PanLingua is a simple shortcut to searching for preprints on bioRxiv.org using non-English search terms, intended to streamline access to preprints for readers who speak any of the 104 languages currently supported by Google Translate. Most of the work is done by Google and bioRxiv:

  1. A user arrives at panlingua.rxivist.org. They are presented with a search box and a list of languages supported by the Google Cloud Translate API.
  2. The user inputs a search term in their chosen language and submits the form.
  3. The user's input is sent to the Google Cloud Translate API, which provides an English translation of the search term.
  4. The translated search term is used to generate a URL of the standard bioRxiv search.
  5. The generated bioRxiv URL is passed to translate.google.com, which provides a translated version of that page in whatever language was originally selected by the user.
  6. The user is redirected to the translate.google.com page with the search results.

Contact

  • Humberto Debat, research scientist, Instituto Nacional de Tecnología Agropecuaria (IPAVE-CIAP-INTA)
    • debat.humberto at inta.gob.ar
  • Rich Abdill, PhD student, University of Minnesota
    • rabdill at umn.edu

Deployment

Setting up third-party services

PanLingua knits together three Google services: the Cloud Translation API, reCAPTCHA v3, and Google Analytics.

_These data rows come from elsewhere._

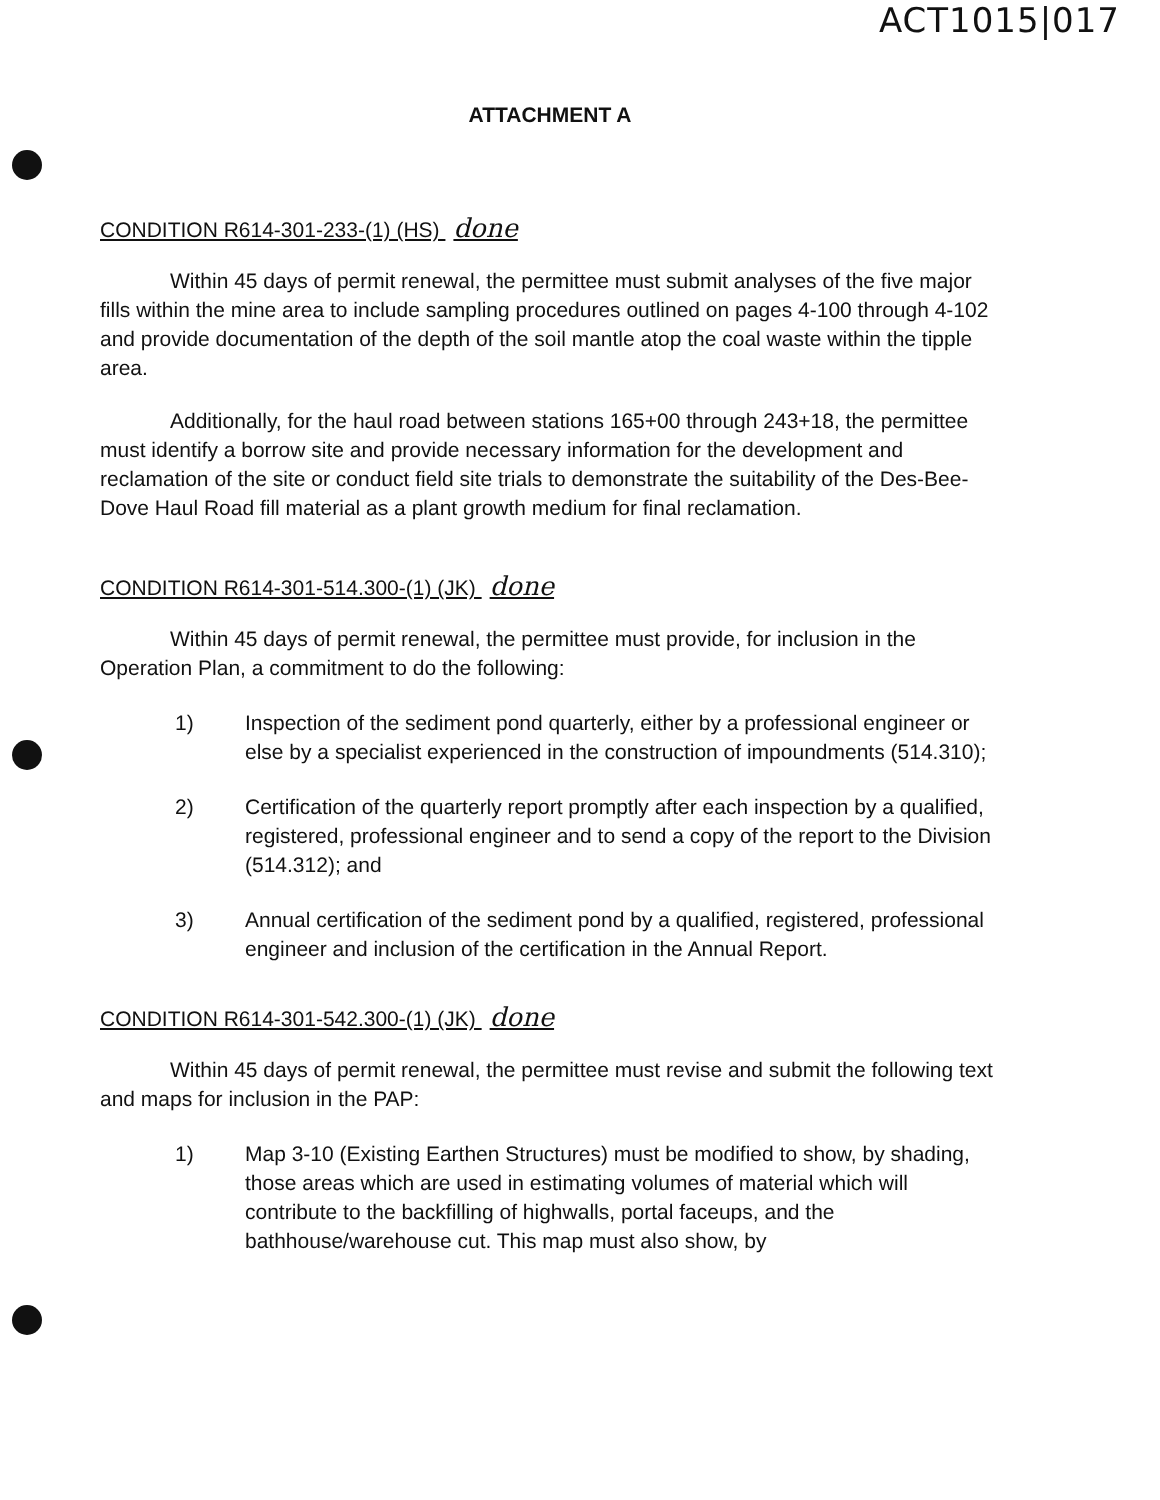ACT1015|017
ATTACHMENT A
CONDITION R614-301-233-(1) (HS) done
Within 45 days of permit renewal, the permittee must submit analyses of the five major fills within the mine area to include sampling procedures outlined on pages 4-100 through 4-102 and provide documentation of the depth of the soil mantle atop the coal waste within the tipple area.
Additionally, for the haul road between stations 165+00 through 243+18, the permittee must identify a borrow site and provide necessary information for the development and reclamation of the site or conduct field site trials to demonstrate the suitability of the Des-Bee-Dove Haul Road fill material as a plant growth medium for final reclamation.
CONDITION R614-301-514.300-(1) (JK) done
Within 45 days of permit renewal, the permittee must provide, for inclusion in the Operation Plan, a commitment to do the following:
1) Inspection of the sediment pond quarterly, either by a professional engineer or else by a specialist experienced in the construction of impoundments (514.310);
2) Certification of the quarterly report promptly after each inspection by a qualified, registered, professional engineer and to send a copy of the report to the Division (514.312); and
3) Annual certification of the sediment pond by a qualified, registered, professional engineer and inclusion of the certification in the Annual Report.
CONDITION R614-301-542.300-(1) (JK) done
Within 45 days of permit renewal, the permittee must revise and submit the following text and maps for inclusion in the PAP:
1) Map 3-10 (Existing Earthen Structures) must be modified to show, by shading, those areas which are used in estimating volumes of material which will contribute to the backfilling of highwalls, portal faceups, and the bathhouse/warehouse cut. This map must also show, by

  • Only the Translation API is required.
    • Sign up for a Google Cloud account and enable the Cloud Translation API.
    • Follow their instructions for creating a service account and obtaining a credentials file. This file is how the PanLingua will authenticate to the Google API.
    • Rename this file google_cloud_credentials.json and put it in the application's root directory (the same directory holding this README and main.py).
  • Google reCAPTCHA is optional, but highly recommended if you're exposing your website to the public.
    • Sign up for reCAPTCHA v3.
    • Once registration is complete, you'll be given a public and private key for the reCAPTCHA API. Paste these values into config.py in the recaptcha_public and recaptcha_private spots, respectively.
    • For local development, you'll likely have to disable reCAPTCHA; the client-side code won't work if it's run from localhost instead of whatever production URL you specified to Google.
  • Google Analytics is optional.
    • Sign up for an Analytics account.
    • Once registration is complete, you'll receive a snippet of Javascript. Within this snippet you'll find an ID that looks something like UA-123456. Copy this ID and set it as the value for the google_analytics_tag value in config.py.

Development

Working on PanLingua locally does not require Docker, but you can avoid cluttering your local environment by installing it for free.

Once Docker is installed and running in the background, you can launch a development environment by running command from the application's root directory:

docker run -it --rm --name panlingua -p 8120:80 -v "$(pwd)":/app --env GOOGLE_APPLICATION_CREDENTIALS="/app/google_cloud_credentials.json" python:slim bash

You run this command, the PanLingua application should be available in your browser at http://localhost:8120

You can also launch the application outside of a container. (Using a virtual environment is not required, but is also probably a good idea.) To run the app locally, navigate to the application's root directory and run the following commands:

export GOOGLE_APPLICATION_CREDENTIALS="$(pwd)/google_cloud_credentials.json"
pip install -r requirements.txt
python main.py

Production

There are many options for running a Python application in production; we leave these decisions to you. One important note is that the GOOGLE_APPLICATION_CREDENTIALS environment variable must be set wherever the application is running.